# Javea - Which Area?



## TeeMyob (Jan 6, 2013)

Hello Again,

House hunt mission on.

We are looking in Javea, may consider Moraira.

What do people consider the best/nicest areas of Javea please?.

The only two areas I would not consider are Montgo Vals and the windy hil area (name escapes me).

TM


----------



## xabiaxica (Jun 23, 2009)

TeeMyob said:


> Hello Again,
> 
> House hunt mission on.
> 
> ...


all the 'urbs' in the hills around Jávea are much of a muchness to me - some are obviously a lot 'newer' than others - but since the vast majority are individually built houses I don't see a difference

one thing to take into account is that if you're not on a south facing slope, it will be chilly & damp for most of the year - but beyond that, no urb is considered to be better/nicer than others especially

The Valls-Barranqueres & Tarraula areas are almost always the 'coolest' areas, Granadella & Tarraula are often the windiest, & Montgó Castellans & the port have the warmest nights

how do I know? I translate the local weather guy's forecast into English every day


----------



## Rabbitcat (Aug 31, 2014)

Having been to Javea earlier this year I think the whole place is soooo gorgeous.

If I had the choice ( and cash) I would opt for a place in the old town up near the church. Simply beautiful, although the port area is stunning too!!


----------



## Horlics (Sep 27, 2011)

Port, old town, and off the Jesus Pobre road.

But that's what suits me. It depends on the lifestyle you want.


----------



## emmamayb (Aug 19, 2015)

Moraira and Calpe are also very beautiful to live in, San Jaime in moraira is a lovely urbanisation with great views of the peñon! Granadella is also a lovely area in Javea!


----------

◇ ◇ ◇ ◇ ◇ ◇ ◇

**OBJECTIVE:**
Could you sum up the Javea thread in two sentences? The material after this thread is separate from it.

**RECORDED INFORMATION:**
◇ ◇ ◇ ◇ ◇ ◇ ◇

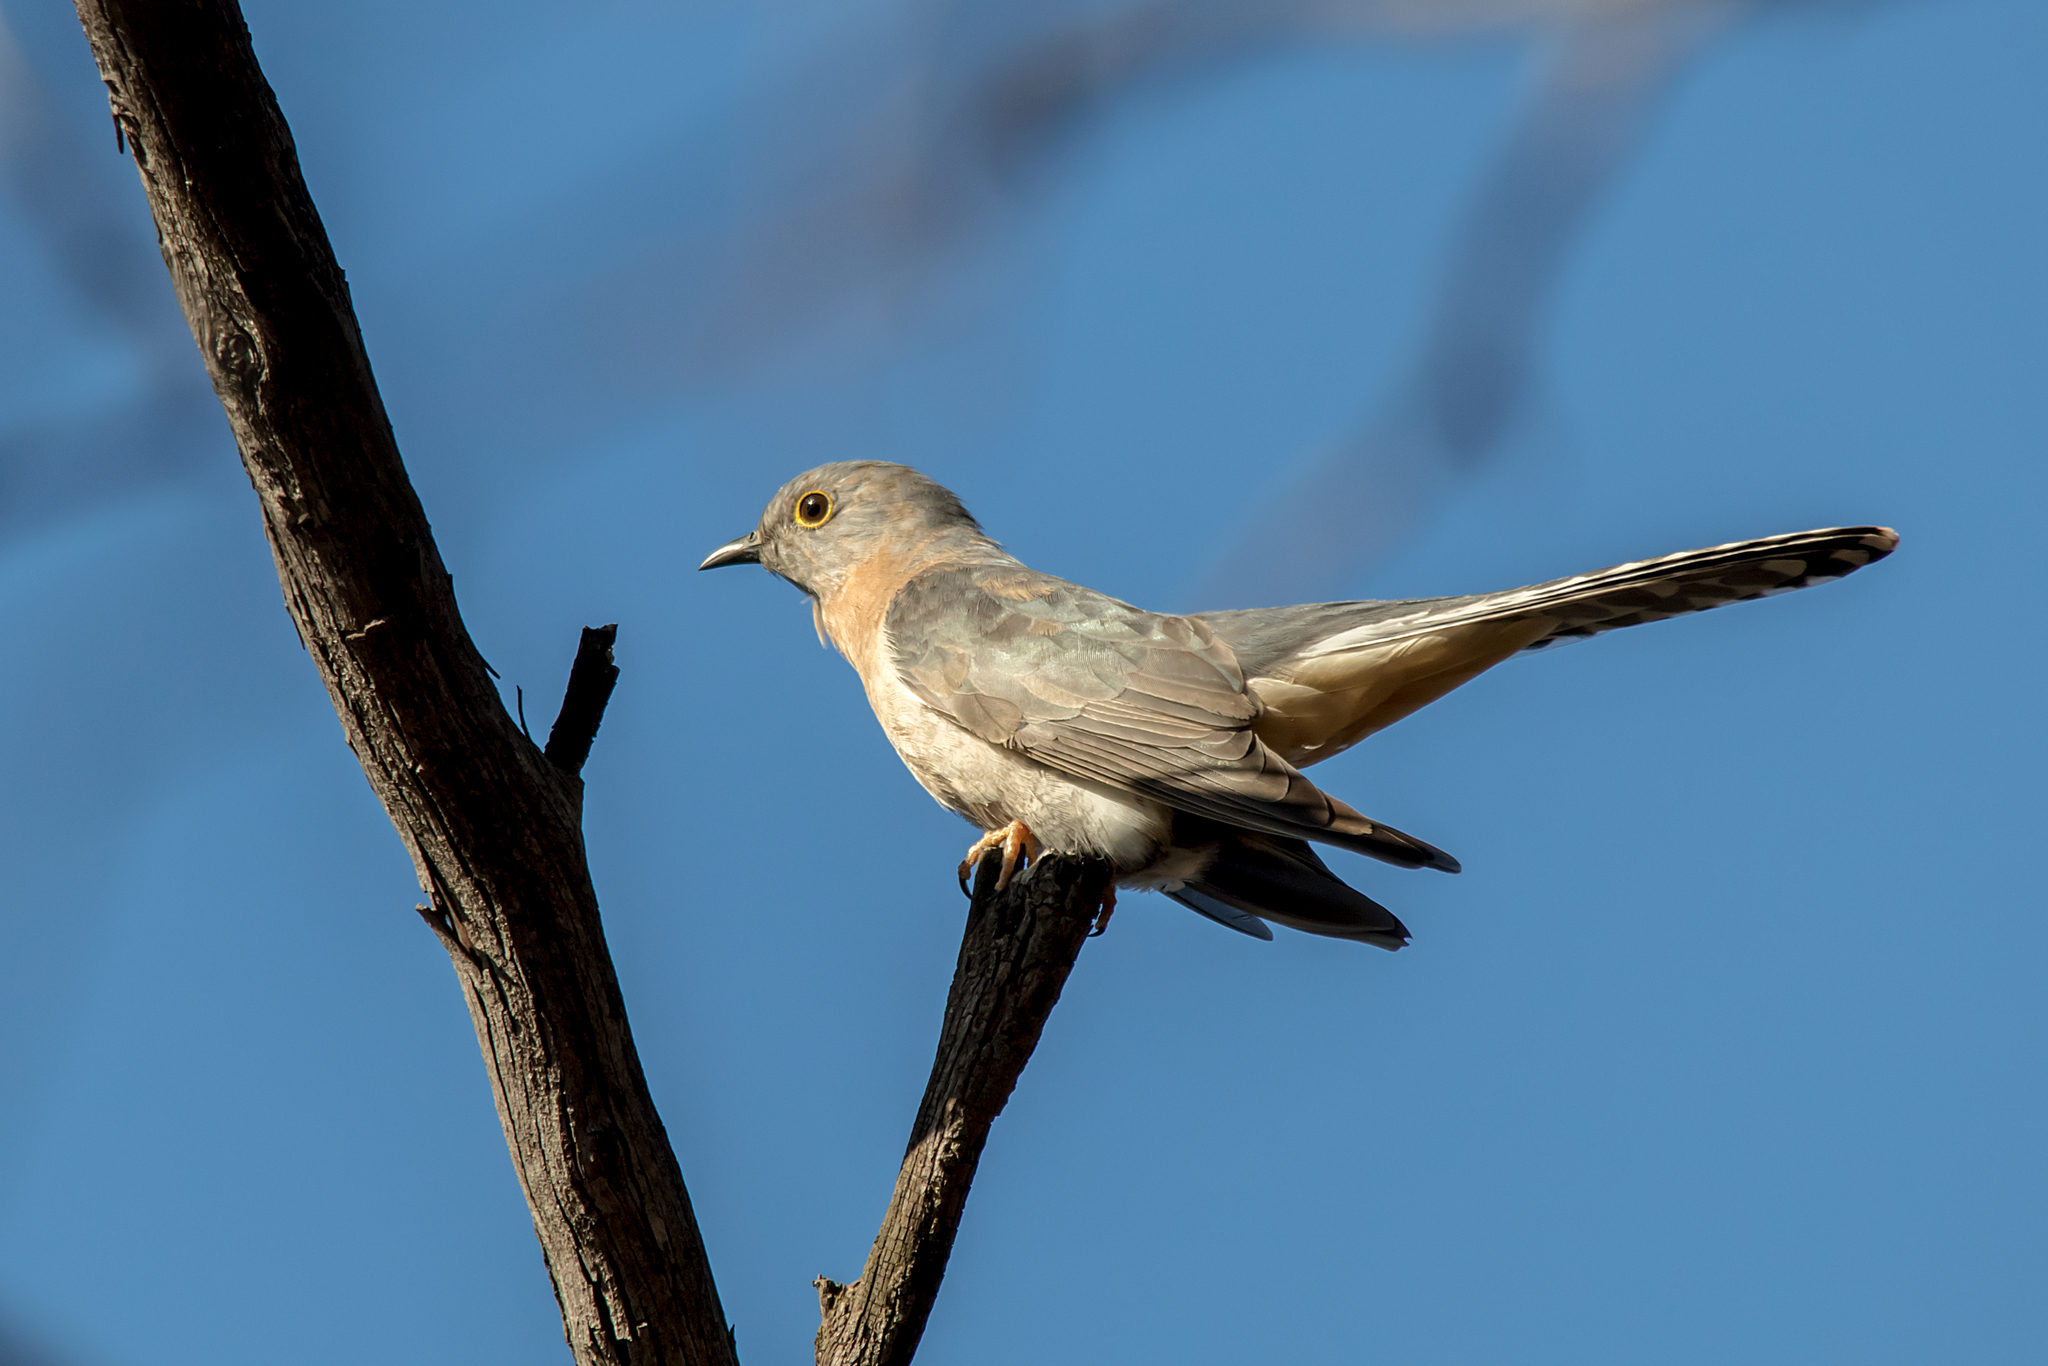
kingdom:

◇ ◇ ◇ ◇ ◇ ◇ ◇

**CORRECT ANSWER:**
A poster hunting for a house in Javea, and possibly Moraira, asks which areas are best, ruling out only Montgo Vals and a windy hill area. Replies say the hillside developments are much alike, though homes not on a south-facing slope stay chilly and damp most of the year, and they suggest the old town near the church, the port, the area off the Jesus Pobre road, Granadella, and San Jaime in Moraira.